It is interesting to what extent executive and judicial power were connected in ancient Israel.
Early on, "Judges" such as Devorah and Gideon gained their repute primarily as political and military leaders.
Later on, kings such as Shlomo were expected to serve as the highest judicial authority, most famously with the two mothers and the splitting of the baby. This unification of judicial and executive functions seems therefore to have survived the political transition from a loose tribal confederation to a centralized kingdom.
Indeed, R' Eliezer Berkowitz argues that the word "lishpot" in Tanach did not have the same connotation of impartiality that it carries in modern society. I would think its meaning is closer to "to protect one who is in the right from one who threatens to do him harm". The moral judgments from which the judge's attitude proceeds must be impartial, but once it's clear who is in the wrong, the judge's main task is to take the side of the victim and ensure that the injustice is prevented or redressed. This can mean fighting wars, or it can mean enforcing a legal ruling. Either way it is called "judging", and either way the focus is on action not intellectual contemplation.
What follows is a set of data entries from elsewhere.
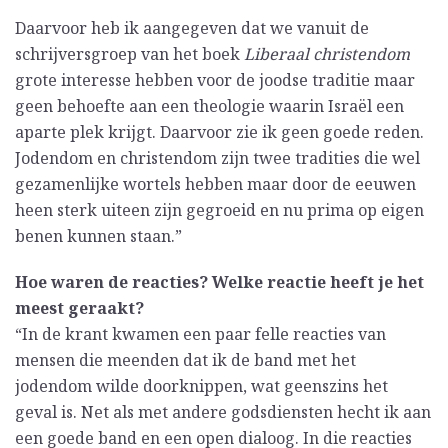
Daarvoor heb ik aangegeven dat we vanuit de
schrijversgroep van het boek
Liberaal christendom
grote interesse hebben voor de joodse traditie maar
geen behoefte aan een theologie waarin Israël een
aparte plek krijgt. Daarvoor zie ik geen goede reden.
Jodendom en christendom zijn twee tradities die wel
gezamenlijke wortels hebben maar door de eeuwen
heen sterk uiteen zijn gegroeid en nu prima op eigen
benen kunnen staan.”
Hoe waren de reacties? Welke reactie heeft je het
meest geraakt?
“In de krant kwamen een paar felle reacties van
mensen die meenden dat ik de band met het
jodendom wilde doorknippen, wat geenszins het
geval is. Net als met andere godsdiensten hecht ik aan
een goede band en een open dialoog. In die reacties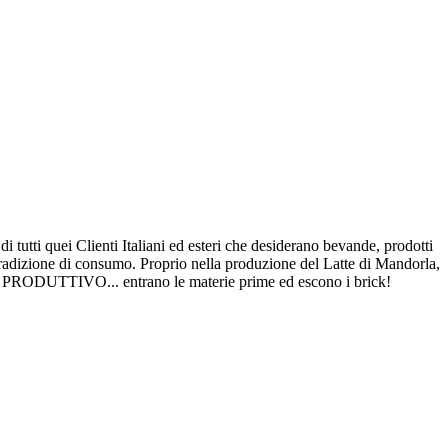
ti quei Clienti Italiani ed esteri che desiderano bevande, prodotti
i tradizione di consumo. Proprio nella produzione del Latte di Mandorla,
RODUTTIVO... entrano le materie prime ed escono i brick!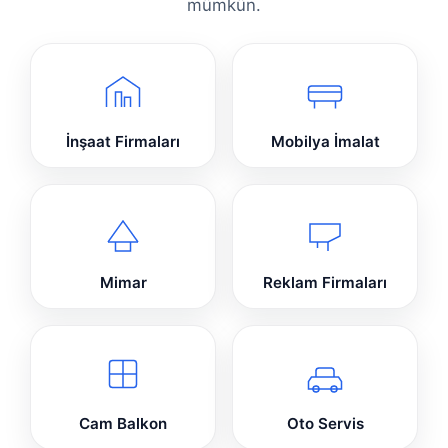
mümkün.
İnşaat Firmaları
Mobilya İmalat
Mimar
Reklam Firmaları
Cam Balkon
Oto Servis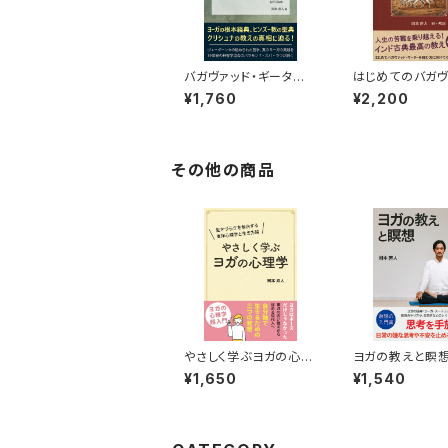
バガヴァッド・ギーター
はじめてのバガヴ
の講義
ド・ギーター
¥1,760
¥2,200
その他の商品
やさしく学ぶヨガの心理
ヨガの教えと瞑
学
¥1,650
¥1,540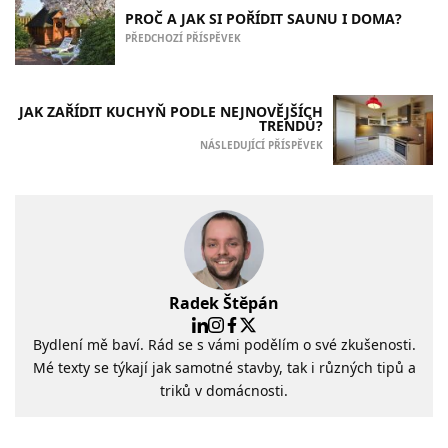
PROČ A JAK SI POŘÍDIT SAUNU I DOMA?
PŘEDCHOZÍ PŘÍSPĚVEK
JAK ZAŘÍDIT KUCHYŇ PODLE NEJNOVĚJŠÍCH
TRENDŮ?
NÁSLEDUJÍCÍ PŘÍSPĚVEK
Radek Štěpán
Bydlení mě baví. Rád se s vámi podělím o své zkušenosti.
Mé texty se týkají jak samotné stavby, tak i různých tipů a
triků v domácnosti.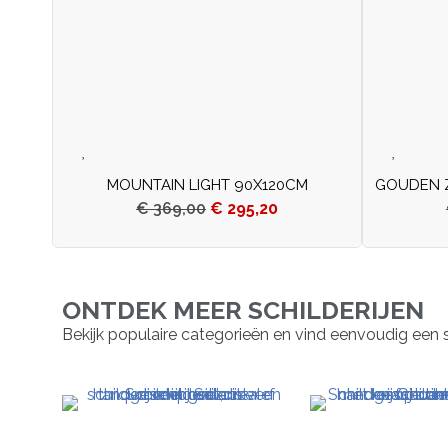
MOUNTAIN LIGHT 90X120CM
GOUDEN 
€
369,00
€
295,20
ONTDEK MEER SCHILDERIJEN
Bekijk populaire categorieën en vind eenvoudig een schil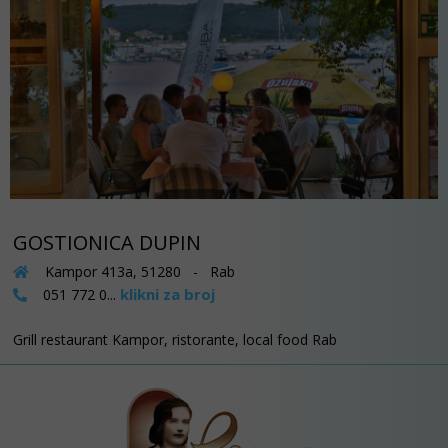
GOSTIONICA DUPIN
Kampor 413a, 51280 - Rab
klikni za broj
051 772 0...
Grill restaurant Kampor, ristorante, local food Rab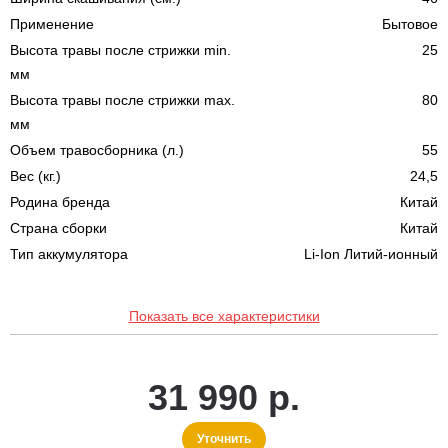
Применение
Бытовое
Высота травы после стрижки min.
25
мм
Высота травы после стрижки max.
80
мм
Объем травосборника (л.)
55
Вес (кг.)
24,5
Родина бренда
Китай
Страна сборки
Китай
Тип аккумулятора
Li-Ion Литий-ионный
Показать все характеристики
31 990 р.
Уточнить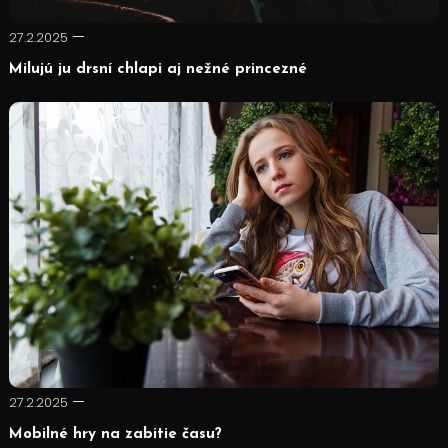
27.2.2025
Milujú ju drsní chlapi aj nežné princezné
27.2.2025
Mobilné hry na zabitie času?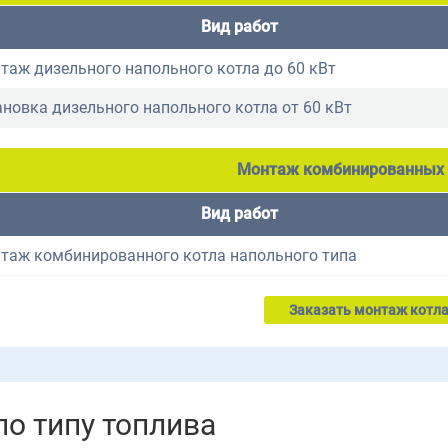
Вид работ
таж дизельного напольного котла до 60 кВт
ановка дизельного напольного котла от 60 кВт
Монтаж комбинированных 
Вид работ
таж комбинированного котла напольного типа
Заказать монтаж котл
о типу топлива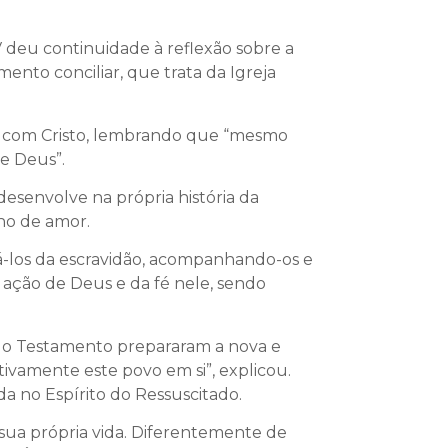
V deu continuidade à reflexão sobre a
to conciliar, que trata da Igreja
ro com Cristo, lembrando que “mesmo
e Deus”.
desenvolve na própria história da
no de amor.
á-los da escravidão, acompanhando-os e
ação de Deus e da fé nele, sendo
igo Testamento prepararam a nova e
tivamente este povo em si”, explicou.
da no Espírito do Ressuscitado.
 sua própria vida. Diferentemente de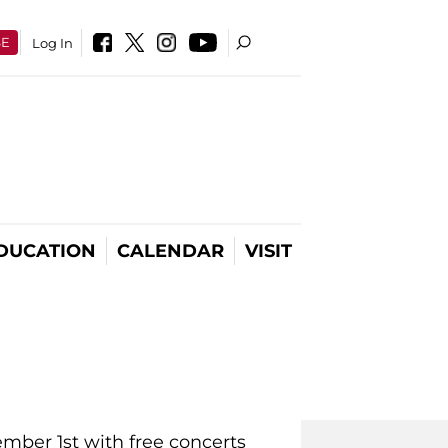
SE
Log In
DUCATION
CALENDAR
VISIT
mber 1st with free concerts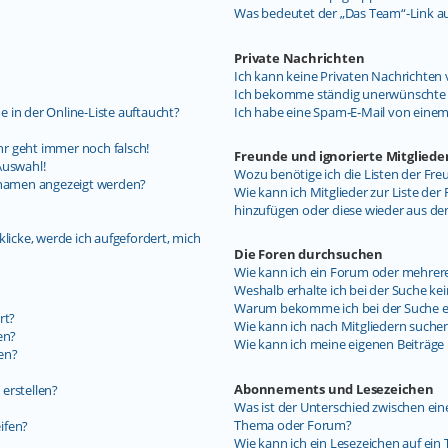
Was bedeutet der „Das Team“-Link auf
Private Nachrichten
Ich kann keine Privaten Nachrichten 
Ich bekomme ständig unerwünschte P
 in der Online-Liste auftaucht?
Ich habe eine Spam-E-Mail von einem
uhr geht immer noch falsch!
Freunde und ignorierte Mitgliede
Auswahl!
Wozu benötige ich die Listen der Fre
ernamen angezeigt werden?
Wie kann ich Mitglieder zur Liste der 
hinzufügen oder diese wieder aus de
licke, werde ich aufgefordert, mich
Die Foren durchsuchen
Wie kann ich ein Forum oder mehrer
Weshalb erhalte ich bei der Suche ke
Warum bekomme ich bei der Suche ein
rt?
Wie kann ich nach Mitgliedern suche
en?
Wie kann ich meine eigenen Beiträg
en?
Abonnements und Lesezeichen
erstellen?
Was ist der Unterschied zwischen e
Thema oder Forum?
ifen?
Wie kann ich ein Lesezeichen auf ei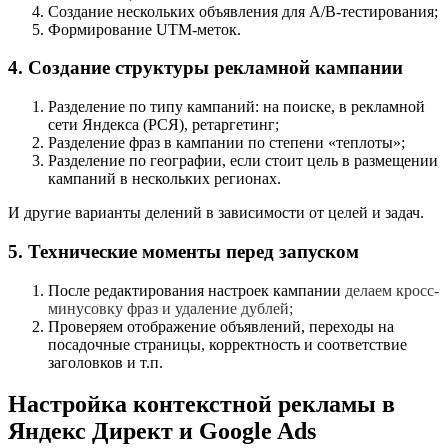
Создание нескольких объявления для A/B-тестирования;
Формирование UTM-меток.
4. Создание структуры рекламной кампании
Разделение по типу кампаний: на поиске, в рекламной
сети Яндекса (РСЯ), ретаргетинг;
Разделение фраз в кампании по степени «теплоты»;
Разделение по географии, если стоит цель в размещении
кампаний в нескольких регионах.
И другие варианты делений в зависимости от целей и задач.
5. Технические моменты перед запуском
После редактирования настроек кампании
делаем кросс-
минусовку фраз и удаление дублей;
Проверяем отображение объявлений, переходы на
посадочные страницы, корректность и соответствие
заголовков и т.п.
Настройка контекстной рекламы в
Яндекс Директ и Google Ads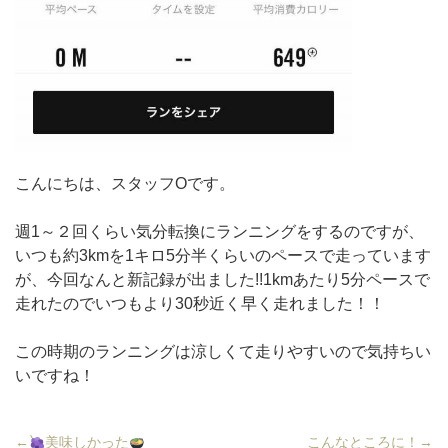
こんにちは、スタッフOです。
週1～２回くらい気分転換にランニングをするのですが、
いつも約3kmを1キロ5分半くらいのペースで走っています
が、今回なんと新記録が出ました!!1kmあたり5分ペースで
走れたのでいつもより30秒近く早く走れました！！
この時期のランニングは涼しくて走りやすいので気持ちい
いですね！
←
美味しかった
こんなところに！→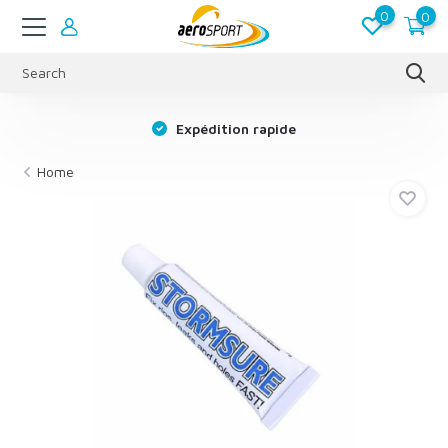
0
0
s
Expédition rapide
Home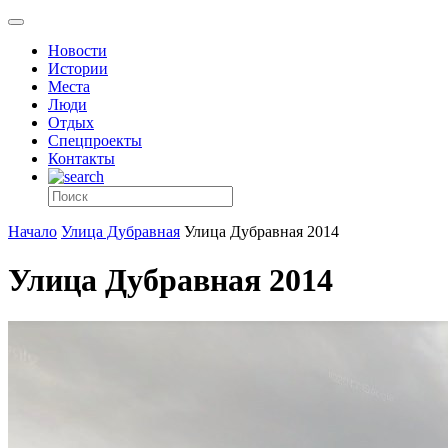
Новости
Истории
Места
Люди
Отдых
Спецпроекты
Контакты
Начало
Улица Дубравная
Улица Дубравная 2014
Улица Дубравная 2014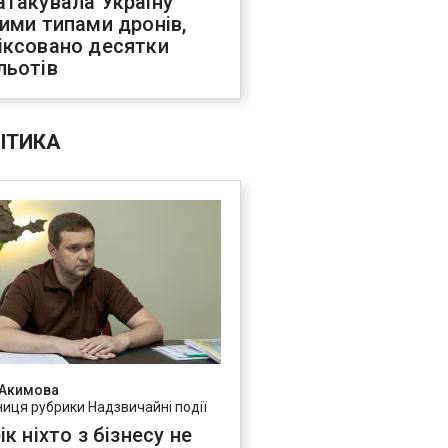
атакувала Україну
ними типами дронів,
іксовано десятки
льотів
ІТИКА
 Акимова
ниця рубрики Надзвичайні події
ік ніхто з бізнесу не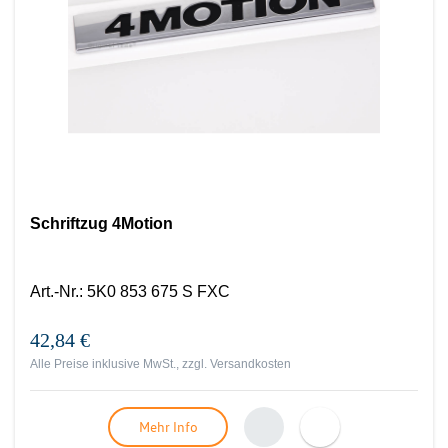
Schriftzug 4Motion
Art.-Nr.
:
5K0 853 675 S FXC
42,84 €
Alle Preise inklusive MwSt., zzgl.
Versandkosten
Mehr Info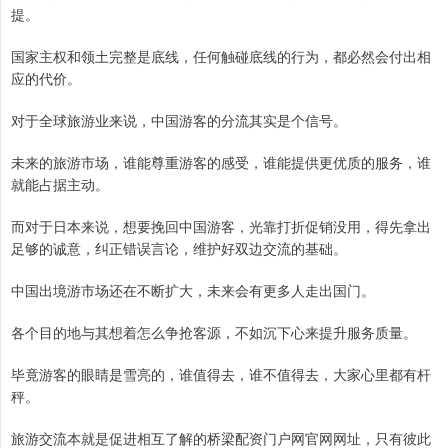
提。
国家主权和领土完整是底线，任何触碰底线的行为，都必然会付出相
应的代价。
对于全球旅游业来说，中国游客的分流其实是个信号。
未来的旅游市场，谁能尊重游客的感受，谁能提供更优质的服务，谁
就能占据主动。
而对于日本来说，想要挽回中国游客，光靠打折促销没用，得先拿出
足够的诚意，纠正错误言论，维护好双边交流的基础。
中国出境游市场还在不断扩大，未来会有更多人走出国门。
各个目的地与其想着怎么争抢客源，不如沉下心来提升服务质量。
毕竟游客的眼睛是雪亮的，谁值得去，谁不值得去，大家心里都有杆
秤。
旅游交流本就是促进相互了解的桥梁配资门户网官网网址，只有彼此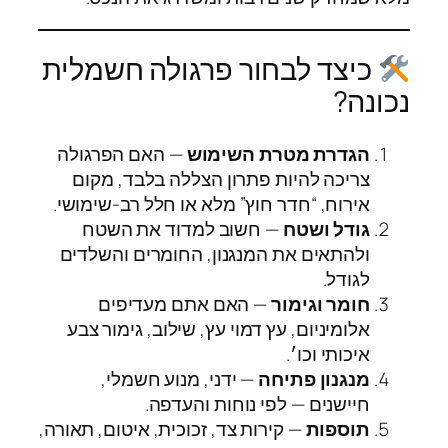
כיצד לבחור פרגולה חשמלית
נכונה?
הגדרת מטרת השימוש
— האם הפרגולה
צריכה להיות פתרון הצללה בלבד, מקום
אירוח, “חדר חוץ” מלא או חלל רב‑שימושי.
גודל ושטח
— חשוב למדוד את השטח
ולהתאים את המנגנון, החומרים והשלדים
לגודל.
חומר וגימור
— האם אתם מעדיפים
אלומיניום, עץ דמוי עץ, שילוב, גימור צבע
איכותי וכו׳.
מנגנון פתיחה
— ידני, מנוע חשמלי,
חיישנים — לפי נוחות והעדפה.
תוספות
— קירות צד, זכוכית, איטום, תאורה,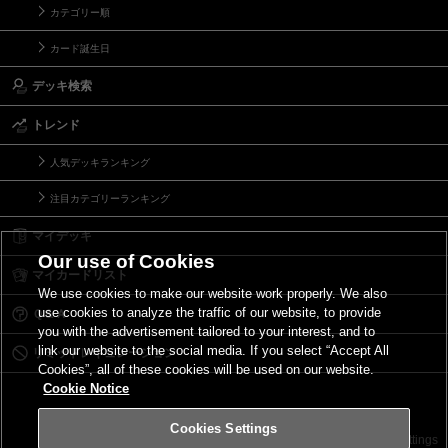
カテゴリー順
カード誕生日
デッキ検索
トレンド
人気デッキランキング
注目カテゴリーランキング
マイデッキ
Our use of Cookies
マイカードリスト
We use cookies to make our website work properly. We also
use cookies to analyze the traffic of our website, to provide
Ｑ＆Ａ
you with the advertisement tailored to your interest, and to
link our website to the social media. If you select “Accept All
リミットレギュレーション
Cookies”, all of these cookies will be used on our website.
Cookie Notice
Cookies Settings
お問い合わせ
ご利用規約
サイトポリシー
Cookies Settings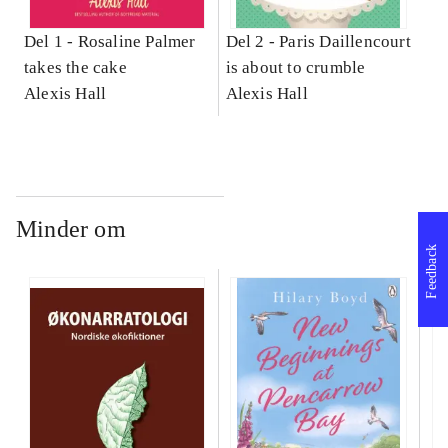
Del 1 -
Rosaline Palmer
Del 2 -
Paris Daillencourt
takes the cake
is about to crumble
Alexis Hall
Alexis Hall
Minder om
Feedback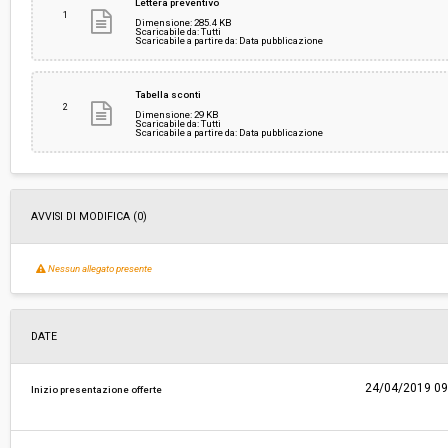
Lettera preventivo
1
Dimensione: 285.4 KB
Scaricabile da: Tutti
Scaricabile a partire da: Data pubblicazione
Responsabile attuale:
COMUNE DI CASCINA - MACROSTRUTTURA 2 
DEL TERRITORIO (LAVORI PUBBLICI)
Tabella sconti
2
Dimensione: 29 KB
Scaricabile da: Tutti
Scaricabile a partire da: Data pubblicazione
AVVISI DI MODIFICA (0)
Nessun allegato presente
DATE
24/04/2019 09
Inizio presentazione offerte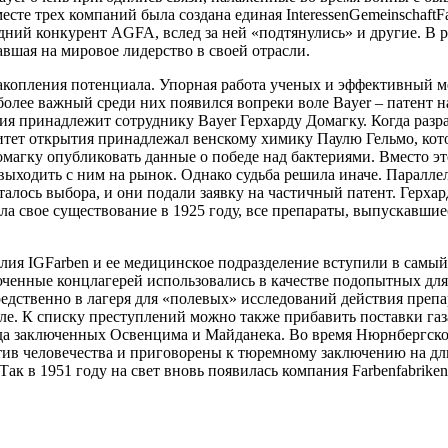
е трех компаний была создана единая InteressenGemeinschaftFa
ний конкурент AGFA, вслед за ней «подтянулись» и другие. В р
авшая на мировое лидерство в своей отрасли.
копления потенциала. Упорная работа ученых и эффективный ме
лее важный среди них появился вопреки воле Bayer – патент н
ия принадлежит сотруднику Bayer Герхарду Домагку. Когда разра
тет открытия принадлежал венскому химику Паулю Гельмо, котор
магку опубликовать данные о победе над бактериями. Вместо эт
 выходить с ним на рынок. Однако судьба решила иначе. Паралл
сталось выбора, и они подали заявку на частичный патент. Герх
ла свое существование в 1925 году, все препараты, выпускавшиес
лия IGFarben и ее медицинское подразделение вступили в самый
юченные концлагерей использовались в качестве подопытных дл
ственно в лагеря для «полевых» исследований действия препара
. К списку преступлений можно также прибавить поставки газ
руда заключенных Освенцима и Майданека. Во время Нюрнбергско
тив человечества и приговорены к тюремному заключению на д
Так в 1951 году на свет вновь появилась компания Farbenfabrik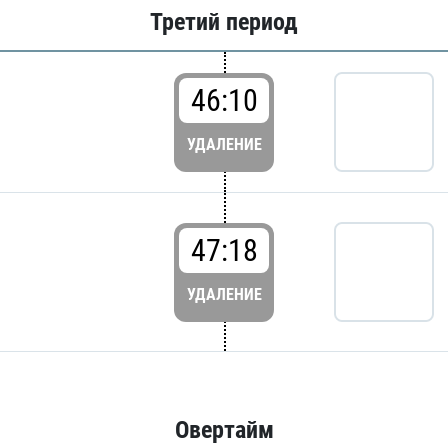
Третий период
46:10
УДАЛЕНИЕ
47:18
УДАЛЕНИЕ
Овертайм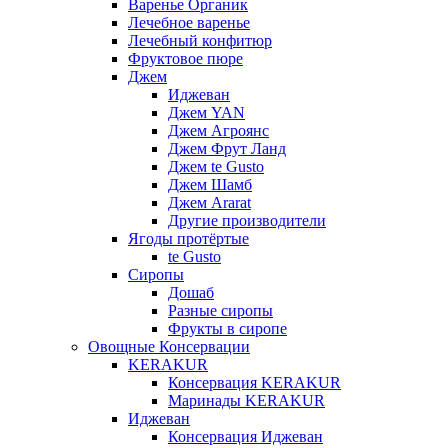
Варенье Органик
Лечебное варенье
Лечебный конфитюр
Фруктовое пюре
Джем
Иджеван
Джем YAN
Джем Агроянс
Джем Фрут Ланд
Джем te Gusto
Джем Шамб
Джем Ararat
Другие производители
Ягоды протёртые
te Gusto
Сиропы
Дошаб
Разные сиропы
Фрукты в сиропе
Овощные Консервации
KERAKUR
Консервация KERAKUR
Маринады KERAKUR
Иджеван
Консервация Иджеван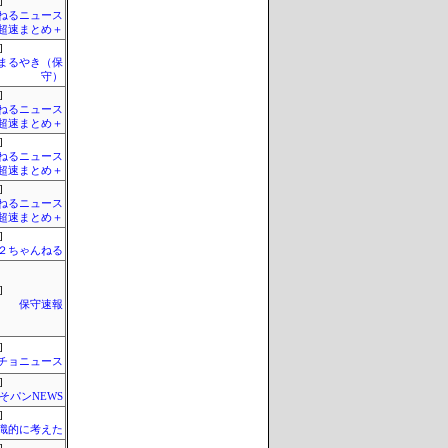
]
ねるニュース
超速まとめ＋
]
まるやき（保
守）
]
ねるニュース
超速まとめ＋
]
ねるニュース
超速まとめ＋
]
ねるニュース
超速まとめ＋
]
h＠２ちゃんねる
]
保守速報
]
チョニュース
]
そパンNEWS
]
識的に考えた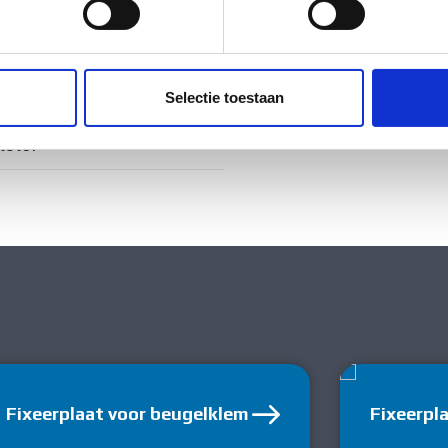
ig
ent en advertenties te personaliseren, om functies voor social
. Ook delen we informatie over uw gebruik van onze site met on
e. Deze partners kunnen deze gegevens combineren met andere i
ig
Selectie toestaan
erzameld op basis van uw gebruik van hun services.
tstof
Fixeerplaat voor beugelklem
Fixeerpl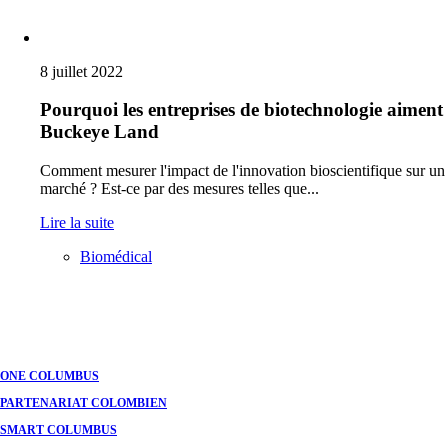
8 juillet 2022
Pourquoi les entreprises de biotechnologie aiment
Buckeye Land
Comment mesurer l'impact de l'innovation bioscientifique sur un
marché ? Est-ce par des mesures telles que...
Lire la suite
Biomédical
Navigation
des
postes
ONE COLUMBUS
PARTENARIAT COLOMBIEN
SMART COLUMBUS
I may idly speculate that unifying judicial and executive power increased the standing and power of the judicial authority, while simultaneously increasing the risks if the judge/ruler was corrupt. I think the necessary safeguard in the Shoftim period was provided by the judge's dependence on public approval. Once the monarchy was established this method became ineffective. Therefore the prophet had to assume a more significant and constant public role.